Quent looked distinctly uncomfortable. “Maybe we’d better leave that for another time.”
“Don’t be silly.” Diamond took the empty glass from him and refilled it before handing it back. Turning to Ruby. she said, “Go get whatever you need, while we visit with Quent.”
Ruby left the room and returned minutes later with a small pouch. Dumping the contents on a table, she rummaged through them until she located a measuring tape and slate and chalk.
Turning to Quent, she said, “I’m afraid you’re too tall, Marshal. Would you mind kneeling here on the hearth?”
Kneel? Hell, Quent thought, he’d lie down and die as long as she asked him in that cool, breathless voice.
He did as he was told, and had to swallow back a smile when Ruby stood in front of him. If she knew what he was looking at, and just where his thoughts were right now, she’d lay him flat with a few well-chosen curses in that exotic mix of French, Cajun and English that she used so expressively.
 
He thought about closing his eyes and trying to concentrate on horse thieves. But there was no way in hell he was going to try anything noble right now. He was enjoying himself far too much. He kept his gaze fixed on the darkened cleft between those lush breasts. Damned if he wasn’t near drowning in the smell of her, the touch of her.

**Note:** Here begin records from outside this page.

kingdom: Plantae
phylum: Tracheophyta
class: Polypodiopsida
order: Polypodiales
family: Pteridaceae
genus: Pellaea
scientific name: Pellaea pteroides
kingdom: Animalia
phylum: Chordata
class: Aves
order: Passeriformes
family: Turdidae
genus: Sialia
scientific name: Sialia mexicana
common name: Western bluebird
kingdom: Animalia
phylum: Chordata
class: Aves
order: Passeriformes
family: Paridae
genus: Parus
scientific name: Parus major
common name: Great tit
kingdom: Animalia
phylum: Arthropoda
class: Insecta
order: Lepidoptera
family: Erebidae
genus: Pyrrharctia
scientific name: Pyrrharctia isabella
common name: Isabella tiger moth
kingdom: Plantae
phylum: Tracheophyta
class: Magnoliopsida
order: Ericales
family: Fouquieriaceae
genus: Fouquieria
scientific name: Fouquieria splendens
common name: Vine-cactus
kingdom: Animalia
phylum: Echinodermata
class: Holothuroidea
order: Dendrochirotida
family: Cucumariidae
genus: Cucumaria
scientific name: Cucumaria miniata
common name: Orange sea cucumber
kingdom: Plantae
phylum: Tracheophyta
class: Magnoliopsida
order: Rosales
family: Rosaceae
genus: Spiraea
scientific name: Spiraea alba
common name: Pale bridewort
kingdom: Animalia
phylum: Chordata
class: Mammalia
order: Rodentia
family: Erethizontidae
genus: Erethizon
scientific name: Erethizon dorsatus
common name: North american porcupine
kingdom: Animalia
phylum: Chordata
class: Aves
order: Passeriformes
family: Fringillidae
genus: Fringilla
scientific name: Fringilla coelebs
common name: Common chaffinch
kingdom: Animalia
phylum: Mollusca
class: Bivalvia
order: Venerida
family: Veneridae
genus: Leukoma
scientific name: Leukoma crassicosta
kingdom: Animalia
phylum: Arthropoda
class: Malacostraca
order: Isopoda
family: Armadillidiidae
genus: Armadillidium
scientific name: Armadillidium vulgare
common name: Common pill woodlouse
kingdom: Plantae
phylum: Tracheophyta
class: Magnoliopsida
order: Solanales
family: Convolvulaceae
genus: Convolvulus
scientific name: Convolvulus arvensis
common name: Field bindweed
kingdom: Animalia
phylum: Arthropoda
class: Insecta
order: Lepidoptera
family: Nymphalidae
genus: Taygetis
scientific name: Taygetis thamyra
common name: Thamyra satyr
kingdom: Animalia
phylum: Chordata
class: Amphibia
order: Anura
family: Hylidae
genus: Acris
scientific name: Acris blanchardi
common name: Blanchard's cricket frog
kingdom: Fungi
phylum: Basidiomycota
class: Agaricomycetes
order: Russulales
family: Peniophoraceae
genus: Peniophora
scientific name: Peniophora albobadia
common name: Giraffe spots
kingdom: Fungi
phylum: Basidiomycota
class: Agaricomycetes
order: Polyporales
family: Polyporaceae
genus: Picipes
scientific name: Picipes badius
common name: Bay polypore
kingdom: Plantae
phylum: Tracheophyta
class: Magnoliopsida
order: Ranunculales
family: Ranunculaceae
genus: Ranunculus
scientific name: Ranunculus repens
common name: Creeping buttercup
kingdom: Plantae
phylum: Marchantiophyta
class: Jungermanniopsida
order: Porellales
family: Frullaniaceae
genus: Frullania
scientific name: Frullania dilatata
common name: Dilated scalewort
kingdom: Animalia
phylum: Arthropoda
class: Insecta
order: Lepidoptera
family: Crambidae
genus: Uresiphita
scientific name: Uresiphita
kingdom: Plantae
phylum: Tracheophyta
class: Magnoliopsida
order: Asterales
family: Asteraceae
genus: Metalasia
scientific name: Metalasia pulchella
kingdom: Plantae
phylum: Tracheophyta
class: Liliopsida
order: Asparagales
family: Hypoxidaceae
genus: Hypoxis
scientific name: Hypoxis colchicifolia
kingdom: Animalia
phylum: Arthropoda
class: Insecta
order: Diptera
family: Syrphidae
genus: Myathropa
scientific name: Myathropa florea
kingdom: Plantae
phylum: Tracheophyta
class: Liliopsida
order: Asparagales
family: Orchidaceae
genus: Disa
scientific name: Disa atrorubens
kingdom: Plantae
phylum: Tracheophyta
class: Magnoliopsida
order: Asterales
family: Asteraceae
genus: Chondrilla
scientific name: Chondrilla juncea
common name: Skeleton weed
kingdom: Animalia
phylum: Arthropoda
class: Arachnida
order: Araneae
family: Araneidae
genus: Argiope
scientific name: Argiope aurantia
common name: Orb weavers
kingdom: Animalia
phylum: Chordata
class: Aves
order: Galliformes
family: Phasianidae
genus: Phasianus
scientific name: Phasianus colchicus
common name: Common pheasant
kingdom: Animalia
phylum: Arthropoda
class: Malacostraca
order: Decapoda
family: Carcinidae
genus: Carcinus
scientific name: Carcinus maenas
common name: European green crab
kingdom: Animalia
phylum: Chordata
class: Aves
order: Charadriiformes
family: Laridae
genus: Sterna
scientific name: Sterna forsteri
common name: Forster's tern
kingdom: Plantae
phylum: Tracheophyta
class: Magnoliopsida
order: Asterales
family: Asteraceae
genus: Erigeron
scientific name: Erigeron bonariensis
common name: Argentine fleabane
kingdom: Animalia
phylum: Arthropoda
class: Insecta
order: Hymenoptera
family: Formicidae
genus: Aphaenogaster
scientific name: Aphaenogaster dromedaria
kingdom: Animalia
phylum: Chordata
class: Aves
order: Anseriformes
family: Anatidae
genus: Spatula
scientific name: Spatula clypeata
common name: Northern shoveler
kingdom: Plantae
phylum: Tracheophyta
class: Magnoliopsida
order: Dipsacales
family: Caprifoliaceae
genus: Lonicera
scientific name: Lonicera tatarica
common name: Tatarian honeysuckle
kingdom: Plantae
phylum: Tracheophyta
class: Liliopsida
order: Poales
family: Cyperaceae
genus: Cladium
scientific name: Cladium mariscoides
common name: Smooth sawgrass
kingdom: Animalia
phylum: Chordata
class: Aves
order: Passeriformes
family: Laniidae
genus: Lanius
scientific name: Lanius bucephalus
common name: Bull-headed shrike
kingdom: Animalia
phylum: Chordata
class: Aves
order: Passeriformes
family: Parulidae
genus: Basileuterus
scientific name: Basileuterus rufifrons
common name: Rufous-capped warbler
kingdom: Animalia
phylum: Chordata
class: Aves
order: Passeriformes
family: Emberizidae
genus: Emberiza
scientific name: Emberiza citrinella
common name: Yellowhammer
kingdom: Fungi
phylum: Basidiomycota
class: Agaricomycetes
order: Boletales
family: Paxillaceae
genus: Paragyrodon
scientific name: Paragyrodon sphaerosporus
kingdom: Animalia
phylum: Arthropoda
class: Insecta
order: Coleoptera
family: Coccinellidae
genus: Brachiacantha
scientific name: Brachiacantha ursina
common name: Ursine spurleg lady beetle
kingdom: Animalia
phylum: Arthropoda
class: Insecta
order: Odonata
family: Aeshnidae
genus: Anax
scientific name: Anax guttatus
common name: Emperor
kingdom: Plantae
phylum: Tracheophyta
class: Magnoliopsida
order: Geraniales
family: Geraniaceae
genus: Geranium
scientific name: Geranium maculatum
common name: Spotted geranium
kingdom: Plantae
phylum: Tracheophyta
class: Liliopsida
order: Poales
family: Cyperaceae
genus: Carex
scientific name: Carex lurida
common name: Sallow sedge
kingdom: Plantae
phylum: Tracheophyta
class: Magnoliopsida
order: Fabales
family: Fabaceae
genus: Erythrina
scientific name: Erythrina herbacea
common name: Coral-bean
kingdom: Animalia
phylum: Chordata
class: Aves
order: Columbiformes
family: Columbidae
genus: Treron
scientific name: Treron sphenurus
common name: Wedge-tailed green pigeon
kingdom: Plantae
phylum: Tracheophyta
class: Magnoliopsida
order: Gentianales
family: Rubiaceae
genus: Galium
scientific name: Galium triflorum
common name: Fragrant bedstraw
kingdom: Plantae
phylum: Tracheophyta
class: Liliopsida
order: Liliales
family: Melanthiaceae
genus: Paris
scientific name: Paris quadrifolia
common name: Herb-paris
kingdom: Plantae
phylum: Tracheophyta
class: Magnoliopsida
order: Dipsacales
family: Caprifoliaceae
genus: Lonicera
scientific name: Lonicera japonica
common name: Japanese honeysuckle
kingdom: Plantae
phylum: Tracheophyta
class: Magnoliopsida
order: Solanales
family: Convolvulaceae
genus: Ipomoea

Ruby wound a length of tape around Quent’s shoulders. As her hand brushed his upper arm, she felt the strength in him. And felt, too, the way he reacted to her touch. Like a horse, quivering. It should have given her a sense of power. But instead, it only added to her feelings of inadequacy.
Mon Dieu
, could he hear the beating of her heart? Or the way her breath caught in her throat?